What to produce: For every line in the records below that holds "left", make a copy.

Data for analysis:
((

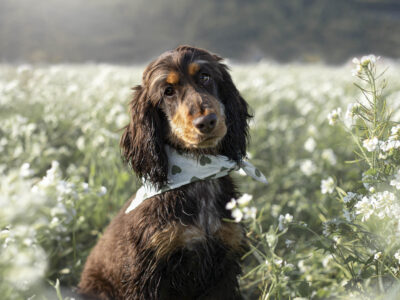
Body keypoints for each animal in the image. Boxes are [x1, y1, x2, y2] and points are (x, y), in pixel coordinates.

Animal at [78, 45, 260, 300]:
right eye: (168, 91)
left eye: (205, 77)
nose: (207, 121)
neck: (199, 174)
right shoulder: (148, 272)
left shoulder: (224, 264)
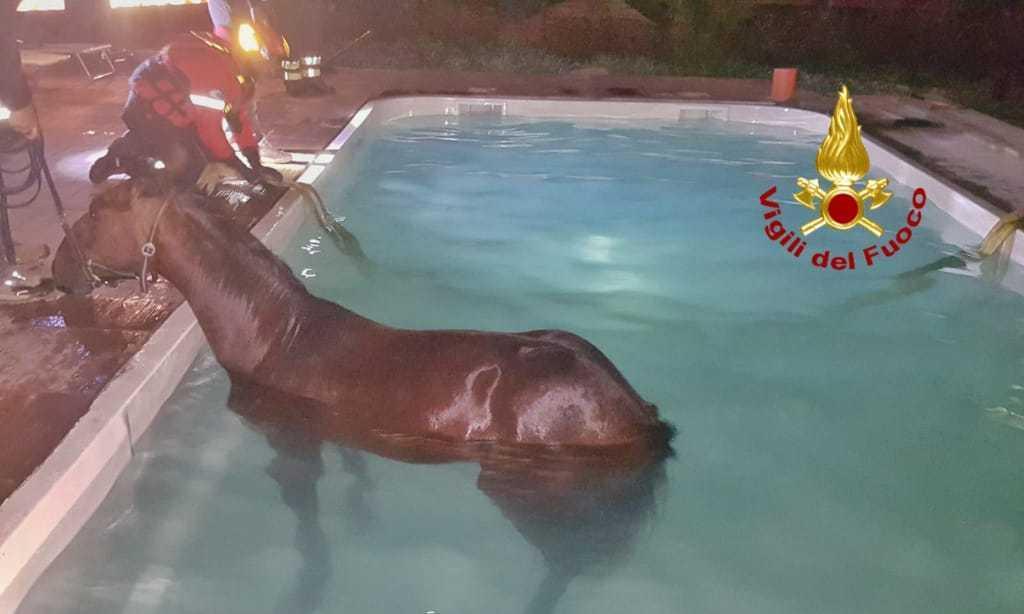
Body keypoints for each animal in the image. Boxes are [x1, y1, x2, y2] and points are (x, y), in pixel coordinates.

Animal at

))
((

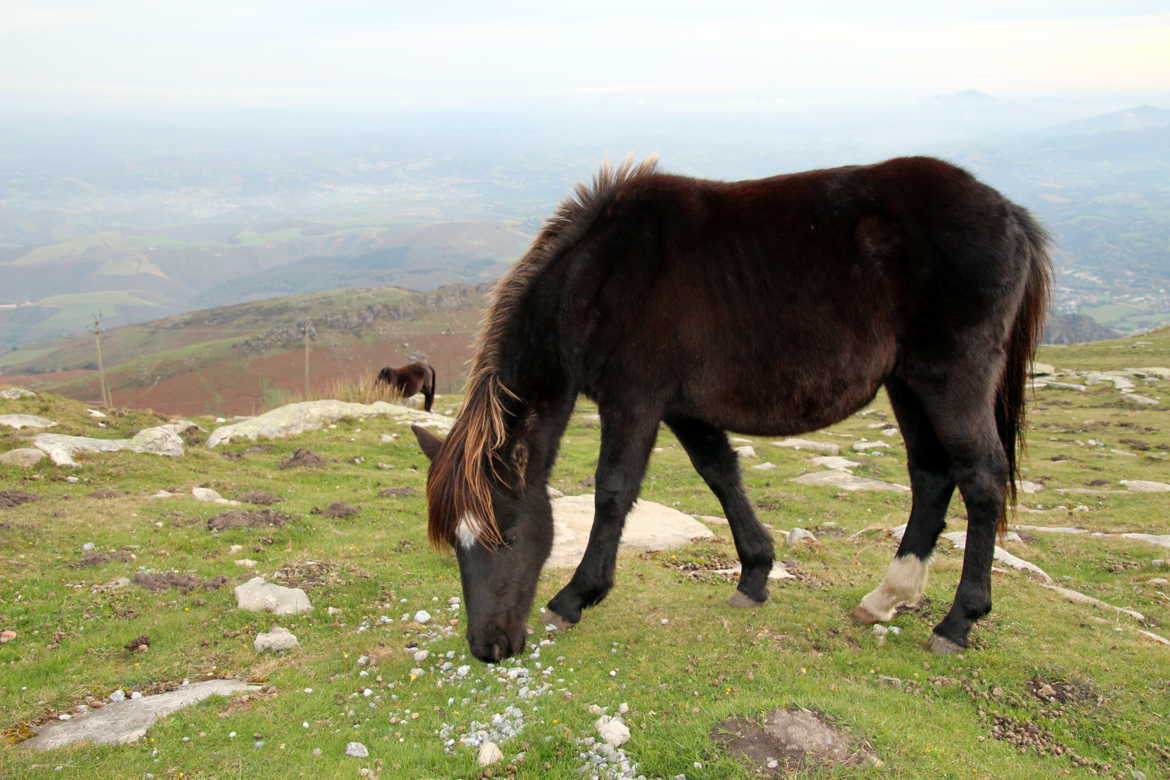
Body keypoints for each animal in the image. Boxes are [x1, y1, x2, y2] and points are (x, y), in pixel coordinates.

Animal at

))
((

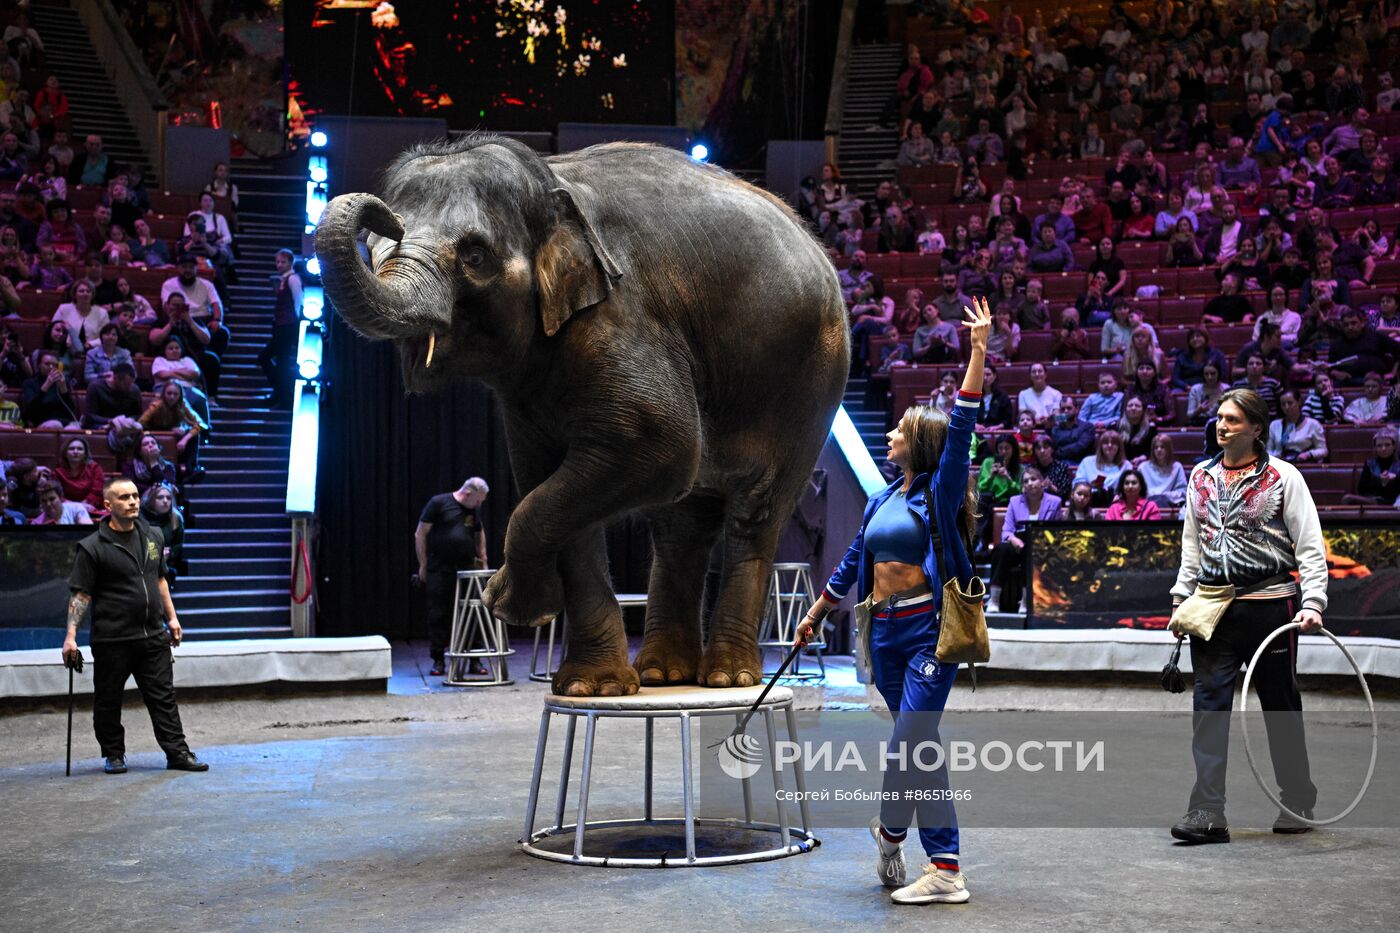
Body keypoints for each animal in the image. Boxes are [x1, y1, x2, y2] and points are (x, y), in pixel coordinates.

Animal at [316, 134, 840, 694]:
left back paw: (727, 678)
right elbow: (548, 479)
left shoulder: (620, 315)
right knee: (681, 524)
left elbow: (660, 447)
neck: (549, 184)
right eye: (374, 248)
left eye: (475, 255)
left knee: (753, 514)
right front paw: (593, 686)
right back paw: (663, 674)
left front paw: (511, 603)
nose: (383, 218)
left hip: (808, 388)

))

Task output:
left eye: (205, 77)
left shoulder: (224, 264)
left back paw: (727, 678)
left shoulder: (620, 315)
left elbow: (660, 447)
left eye: (475, 255)
left knee: (753, 514)
left front paw: (511, 603)
left hip: (808, 388)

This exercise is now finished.